The statement I made would pertain more to the fact that the ancestors of Indo-Aryans, the Indo-Iranians, came from the PIE homeland and at some point became their own branch by splitting from the mainstream PIE group living in the homeland. The fact that they travelled to India and Persia is auxiliary to this fact, they were already a distinct group before they even arrived to such lands. That is why I'm saying, even among the PIE, you cannot isolate, or distill a single ethnic group more closely associated with one of its daughters. It is by means of all the daughters, compared between one another, that we can even conceptualize and reconstruct the attributes of the ancestor.
All of the daughters share the same linguistic heritage, and often preserve relics (at some stage in their written histories) of that prehistoric culture in their language and religious practices. There is infact a lot of research done in reconstructing the PIE religion, things you might want to look up are the Dragon Slayer myth and rituals involving horses as two prime examples. Try to isolate their origins to Armenia proper if you can... Some of these myths are actually very popular in non-Indo-European Central Asian cultures too. I'll talk more about this soon.

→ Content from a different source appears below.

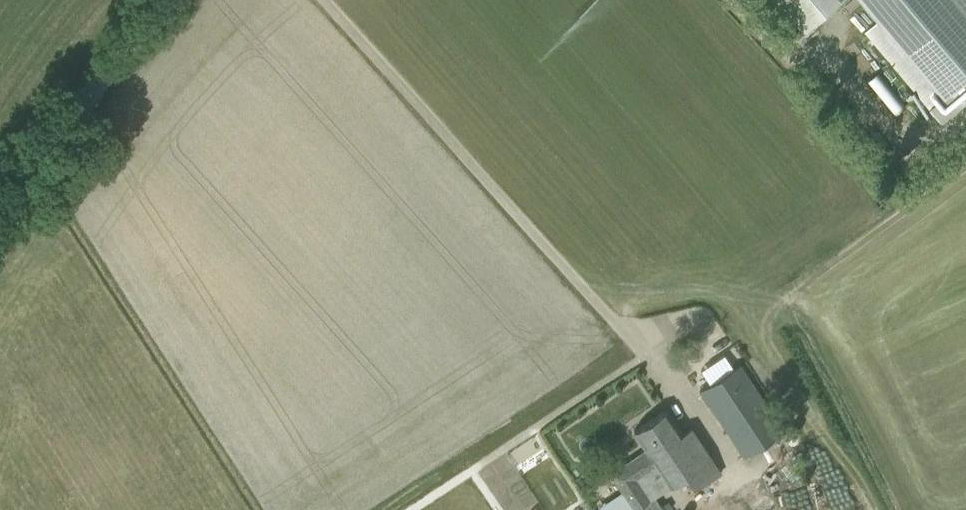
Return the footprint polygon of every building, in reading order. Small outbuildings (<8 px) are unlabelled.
[(805,32),(843,0),(779,0),(805,32)] [(878,20),(865,31),(942,123),(965,102),(965,0),(861,0),(878,20)] [(876,69),(866,78),(895,110),(905,101),(876,69)] [(699,390),(743,458),(784,431),(739,364),(699,390)] [(660,507),(653,497),(683,477),(692,491),(720,473),(690,427),(682,433),(666,410),(633,431),(645,450),(609,474),(622,494),(607,504),(611,509),(655,509),(660,507)]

(Historical) Linguistics reveals not only relationships of decent between one generation's language to another, it also reveals the common origins of languages in the same family and has the power to reconstruct ancestrial forms. The myths, as I mentioned, along with names for different kinds of family members, numbers, customs, patterns found in proper names and several other pertinent attributes of society, preserved in the daughter languages either as residues of the ancestor, or in rare cases, active aspects of society still practiced in some form today, tell us more, in an explicit manner, about Proto-Indo-European society and language, than do a bunch of pots and pans dug up from such and such place with no reliable means to link them to a specific linguistic group.